Chris Jansing, host of Jansing & Co., is covering the 2014 Winter Olympics in Sochi, Russia for msnbc. This marks the seventh Olympics she has covered. You asked questions about her experience so far in Sochi, and she responded. Take a look at some of the highlights from the Q&A.
InsideCableNews: So how are *your* living arrangements? As bad as the reports I've been seeing? Or did you get lucky?
Jansing: Most of the problems that have been reported have been in the mountain village; I'm down in town at what's called the "Coastal Cluster," and the hotels where NBC folks are staying are all new. While the shower curtains are missing and there are no dressers in the rooms, the design seems more European than unfinished to me. And honestly, when you're working 16-hour days and on TV live until 4 a.m. Sochi time -- you fall into bed, and as long as it's clean and warm, you're pretty happy!!!
Fred Orth: There's always the eternal question of "what do winter athletes eat that is different than summer athletes", or, how the heck is the food?
Jansing: There are a couple of givens for most elite athletes: they burn a tremendous amount of calories, so they eat a lot more than you and me but generally -- in my experience -- aren't exactly loading up on french fries and candy! The Americans are disappointed that some yogurt they've been wanting for breakfast has been held up in customs! A couple of the athletes I've profiled are real "foodies": skaters Ashley Wagner and Meryl Davis. They both love Italian food and it turns out the athletes' village has an Italian chef. The cafeteria there is open round-the-clock and has been getting pretty good reviews... But if they want to cheat and have fries, there's a McDonald's on site.
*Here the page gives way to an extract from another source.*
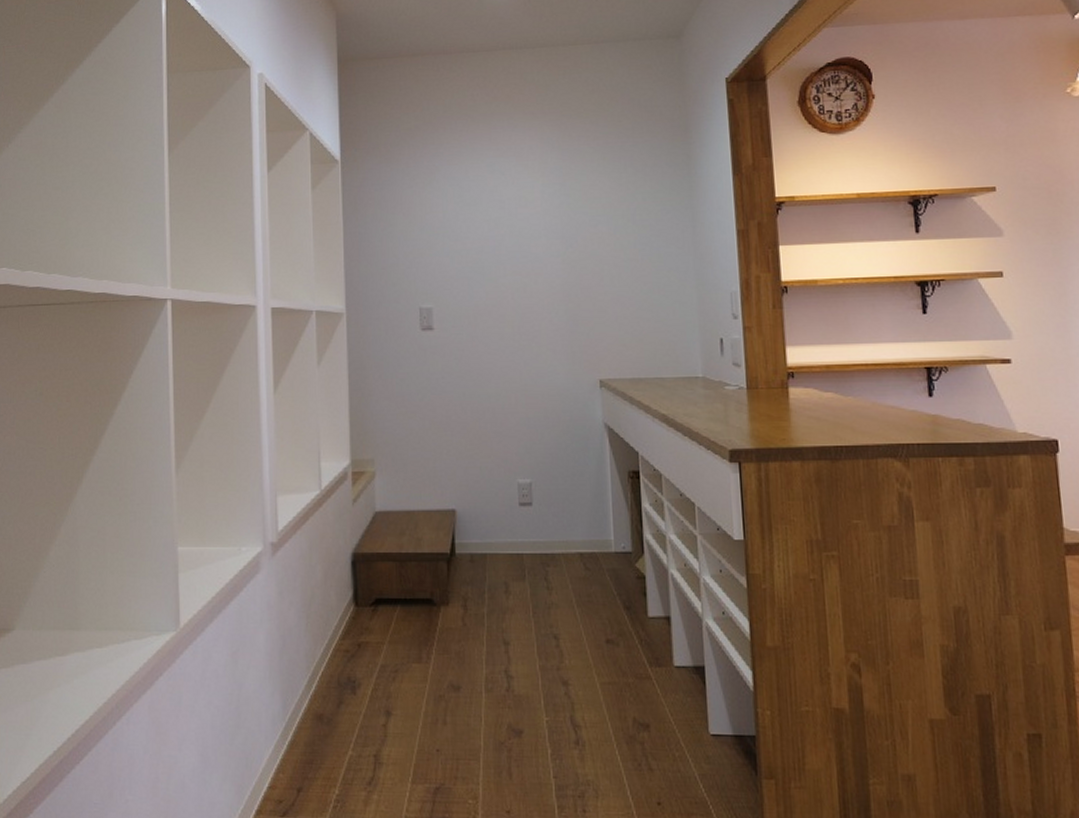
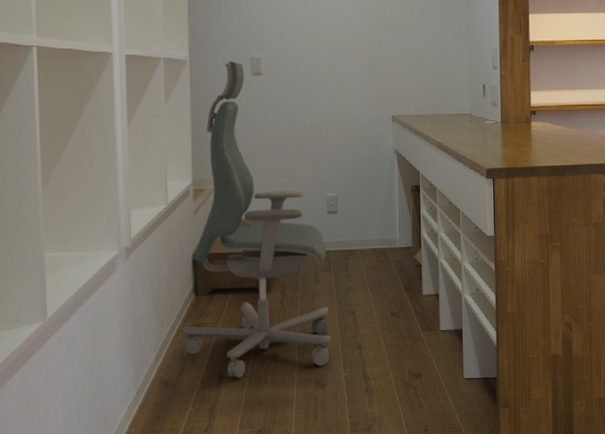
office chair: none [340,312,528,716] -> present [183,60,331,378]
Fred Orth: Is the huge security presence making any impact upon the "spirit" of the games, from the perspective of the athletes, or from those attending?
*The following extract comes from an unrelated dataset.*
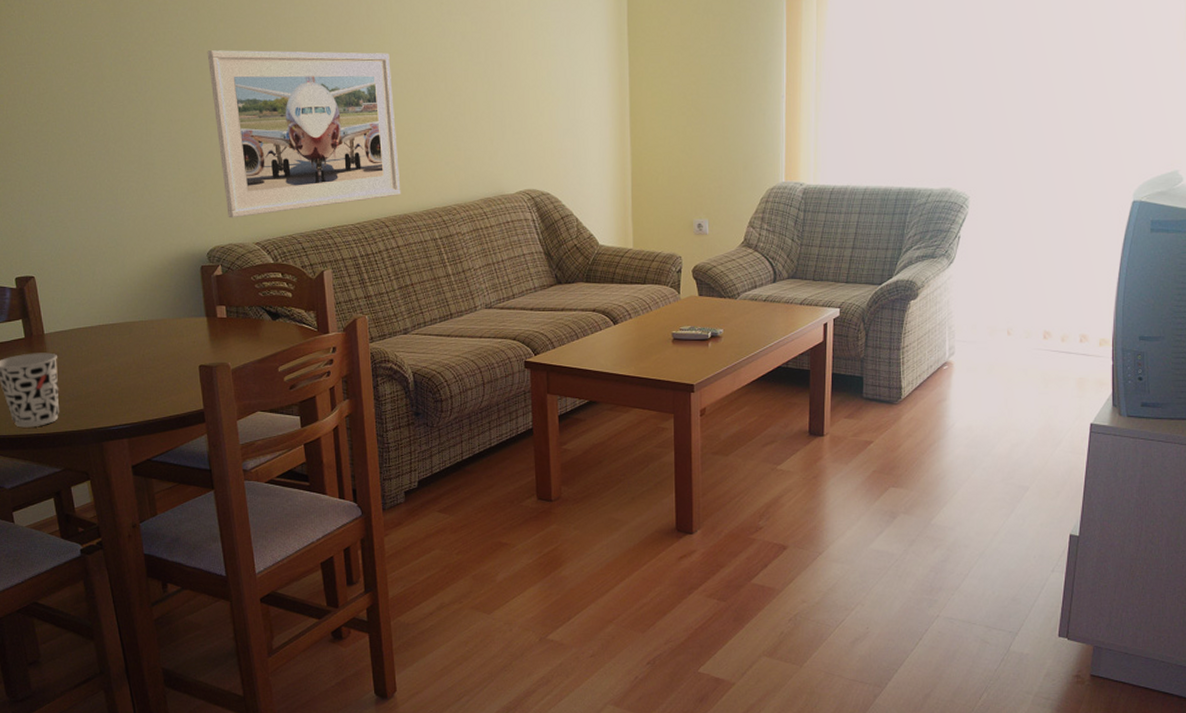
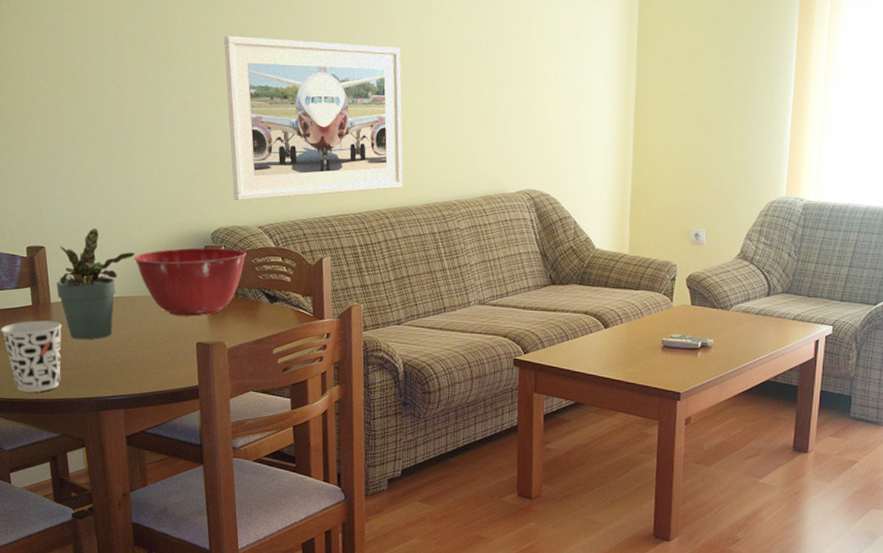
potted plant: none [49,255,130,370] -> present [56,228,136,340]
mixing bowl: none [128,267,245,339] -> present [133,248,247,317]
Jansing: The consensus of athletes I've talked to is absolutely not. They're used to travel and adjusting to new conditions. So this is -- they tell me -- another thing to deal with toward a goal of keeping their focus on being ready to perform. Also, this is the most accessible athletes' village to the actual venues -- maybe ever.
spughie: I'm a big fan of women's ice hockey, four members of team Canada played for the local collegiate team I follow, so it's exciting to see them on the big stage (one played in 2010). At times I've been quite shocked at how women athletes are not treated with the same respect as male athletes. So my question, are the women's facilities for sports played by both genders equal? And how are the ticket sales for women's sports? Thanks to you and your team, a great job as always.
Jansing: If that's true -- then watch out because TEAM USA is going to make America and the world sit up and take notice! The rivalry with the Canadians is epic and a USA-Canada final in women's hockey is one of the most anticipated events of these games. I. CANNOT. WAIT!!!
TO YOUR OTHER QUESTION: The men's and women's hockey, for example...figure skating...etc...they use the same facilities. I haven't been in locker rooms -- I'm not an athlete -- but every Olympian I've talked to is impressed with the venue facilities.
Ron Lewis: Who are your favorites in the competition?
Jansing: There are always so many exciting competitions but I was just talking to former Olympic hockey player Caitlin Cahow about the big USA-Canada women's hockey rivalry -- that's going to be an amazing game to watch. As an aging armchair athlete -- I'd love to see what Bode Miller can pull off. And I've spent time with figure skater Ashley Wagner as well as ice dancers Meryl Davis and Charlie White -- great people, great families. But where else can you see such polar opposite sports as curling and halfpipe? I can't wait to see how Shaun White is going to wow us this Olympics.